* EXERCISE TASK 1 *
Collect every line of the listing that contains the string "kern", matching case exactly.

* PASSAGE GIVEN *

____________

Can Data Centers Be Sources of Sustainable Heat?

Data centers support the modern technologies on which we rely, but also generate incredible amounts of heat as waste. 

And since computers tend to be very sensitive to heat, operators go to great lengths (and expense) to get rid of it, even relocating to countries with lower year-round average temperatures. But what if instead of letting all that heat disappear into thin air, we could harness it instead?

In this visualization, we’ve teamed up with HIVE Digital to see how data centers are evolving to recapture and recycle that energy.

How Much Heat Does a Data Center Produce?

To get an idea how much heat we’re talking about, let’s imagine a mid-sized cryptocurrency operation with 1,000 of the most energy-efficient mining rigs on the market today, the Antminer S21 Hydro. One of these rigs needs 5,360 watts of power, which over a year adds up to 47 MWh.

____________

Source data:
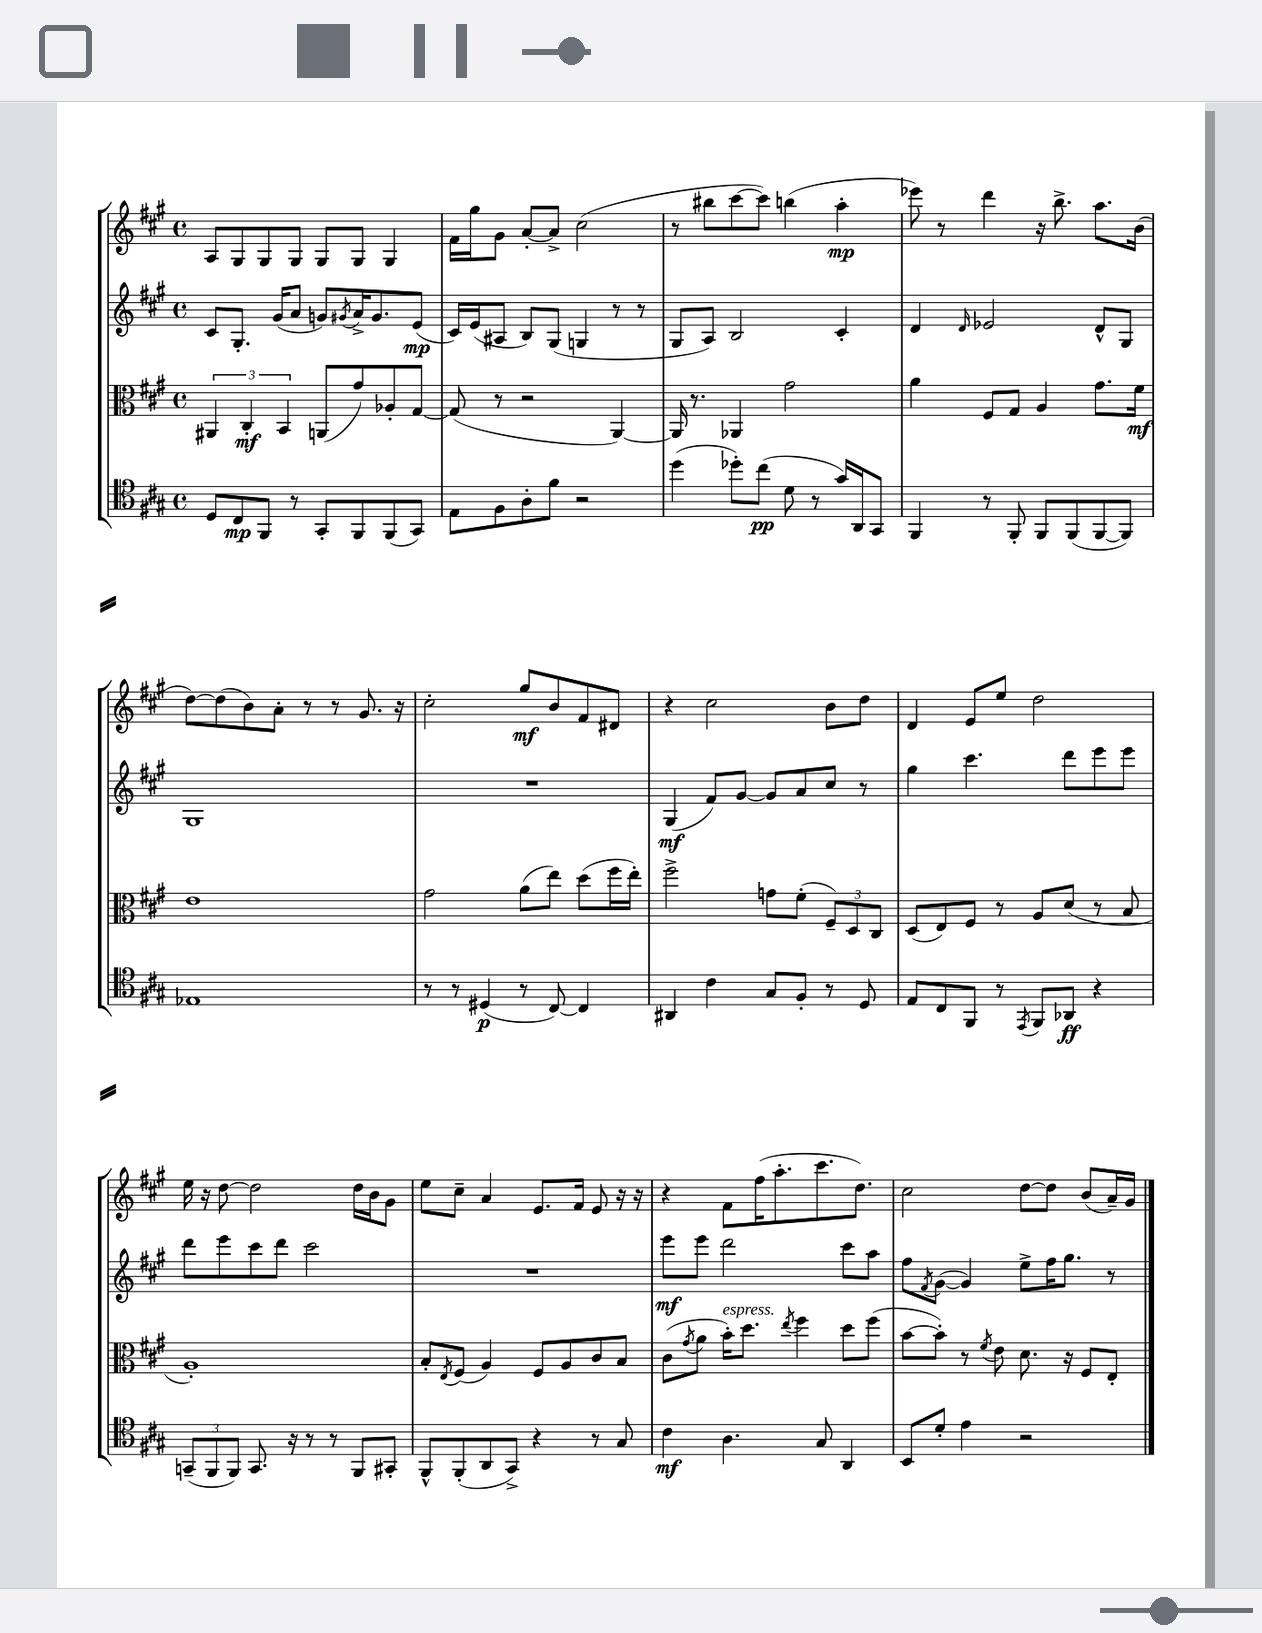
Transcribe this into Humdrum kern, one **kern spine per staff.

**kern	**kern	**kern	**kern
*staff4	*staff3	*staff2	*staff1
*clefC4	*clefC3	*clefG2	*clefG2
*k[f#c#g#]	*k[f#c#g#]	*k[f#c#g#]	*k[f#c#g#]
*M4/4	*M4/4	*M4/4	*M4/4
*met(c)	*met(c)	*met(c)	*met(c)
8D/L	6AA#/	8c#/L	8A/L
8C#/	.	8.G#'/J	8G#/
.	6C#'/	.	.
8FF#/J	.	.	8G#/
.	.	(16g#/LK	.
.	6BB/	.	.
8r	.	8a/J	8G#/J
8GG#'/L	(8AA/L	8g/L)	8G#/L
.	.	8qg#/	.
8FF#/	8g#/)	16a^/K	8G#/J
.	.	8.g#/	.
(8FF#/	8A-'/	.	4G#/
8GG#/J)	[8G#/J	(8e/J	.
=	=	=	=
8E\L	(8G#/]	16c#/LL)	16f#\LL
.	.	(16e/J	16gg#\J
8F#\	8r	8A#/J	8g#\J
8A'\	2r	8B/L)	[8a'/L
8f#\J	.	(8G#/J	8a^/]J
2r	.	4G/	(2cc#\
.	[4AA/)	8r	.
.	.	8r	.
=	=	=	=
(4dd\	16AA/]	8G#/L	8r
.	8.r	.	.
.	.	8A/J)	8bb#\L
8dd-'\L)	4AA-/	2B/	[8ccc#\
(8cc#\J	.	.	8ccc#\]J)
8d\	2g#\	.	(4bb\
8r	.	.	.
16g#/LL)	.	4c#'/	4aa'\
16AA/J	.	.	.
8GG#/J	.	.	.
=	=	=	=
4FF#/	4a\	4d/	8eee-\)
.	.	.	8r
.	.	16qqd/	.
8r	8F#/L	2e-/	4ddd\
8FF#'/	8G#/J	.	.
8FF#/L	4A/	.	16r
.	.	.	8.bb^\
(8FF#/	.	.	.
[8FF#/	8.g#\L	8d^^/L	8.aa\L
8FF#/]J)	.	8G#/J	.
.	16f#\Jk	.	(16b\Jk
=	=	=	=
1E-	1e	1G#	[8dd\L)
.	.	.	(8dd\]
.	.	.	8b\)
.	.	.	8a'\J
.	.	.	8r
.	.	.	8r
.	.	.	8.g#/
.	.	.	16r
=	=	=	=
8r	2g#\	1r	2cc#'\
8r	.	.	.
(4D#/	.	.	.
8r	(8a\L	.	8gg#/L
[8C#/)	8ee\J)	.	8b/
4C#/]	(8dd\L	.	8f#/
.	16ff#\L	.	8d#/J
.	16ee'\JJ)	.	.
=	=	=	=
4AA#/	2ff#^\	(4G#/	4r
4c#\	.	8f#/L)	2cc#\
.	.	[8g#/J	.
8G#/L	8g\L	8g#/]L	.
8F#'/J	(8f#'\J	8a/	.
8r	12F#~/L)	8cc#/J	8b\L
.	12D/	.	.
8D/	.	8r	8dd\J
.	12C#/J	.	.
=	=	=	=
8E/L	(8D/L	4gg#\	4d/
8C#/	8E/)	.	.
8FF#/J	8F#/J	4.ccc#\	8e/L
8r	8r	.	8ee/J
8qEE/	.	.	.
8FF#/L	8A/L	.	2dd\
8AA-/J	(8d/J	8ddd\L	.
4r	8r	8eee\	.
.	8B/	8eee\J	.
=	=	=	=
(12GG~/L	1A')	8ddd\L	16ee\
.	.	.	16r
12FF#/	.	.	.
.	.	8eee\	[8dd\
12FF#/J)	.	.	.
8.GG/	.	8ccc#\	2dd\]
.	.	8ddd\J	.
16r	.	.	.
8r	.	2ccc#\	.
8r	.	.	.
8FF#/L	.	.	16dd\LL
.	.	.	16b\J
8GG#'/J	.	.	8g#\J
=	=	=	=
8FF#^^/L	8B'/L	1r	8ee\L
.	8qE/	.	.
(8FF#'/	(8F#/J	.	8cc#~\J
8AA/	4A/)	.	4a/
8GG#^/J)	.	.	.
4r	8F#/L	.	8.e/L
.	8A/	.	.
.	.	.	16f#/Jk
8r	8c#/	.	8e/
8G#/	8B/J	.	16r
.	.	.	16r
=	=	=	=
4c#\	(8c#\L	8eee\L	4r
.	8qg#/	.	.
.	8a\J	8eee\J	.
4.A\	16b'\LK)	2ddd\	8f#\L
.	8.dd\J	.	.
.	.	.	(16ff#\K
.	.	.	8.aa'\
.	8qee/	.	.
.	4ff#\	.	.
8G#/	.	.	8.ccc#\
4AA/	8dd\L	8ccc#\L	.
.	.	.	8.dd\J)
.	(8ff#\J	8aa\J	.
=	=	=	=
8BB/L	[8b\L	8ff#\L	2cc#\
.	.	8qf#/	.
8d'/J	8b'\]J)	([8g#\J	.
4e\	8r	4g#/])	.
.	8qf#/	.	.
.	8e\	.	.
2r	8.d\	8ee^\L	[8dd\L
.	.	16ff#\K	8dd\]J
.	16r	8.gg#\J	.
.	8F#/L	.	(8b/L
.	8E'/J	8r	16a~/L)
.	.	.	16g#/JJ
==	==	==	==
*-	*-	*-	*-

____________

* EXERCISE TASK 2 *
According to the passage on data center heat, how many watts of power does a single Antminer S21 Hydro rig need?

* WRITTEN ANSWER 1 *
Transcribe this into Humdrum kern, one **kern spine per staff.
**kern	**kern	**kern	**kern

* WRITTEN ANSWER 2 *
5,360 watts.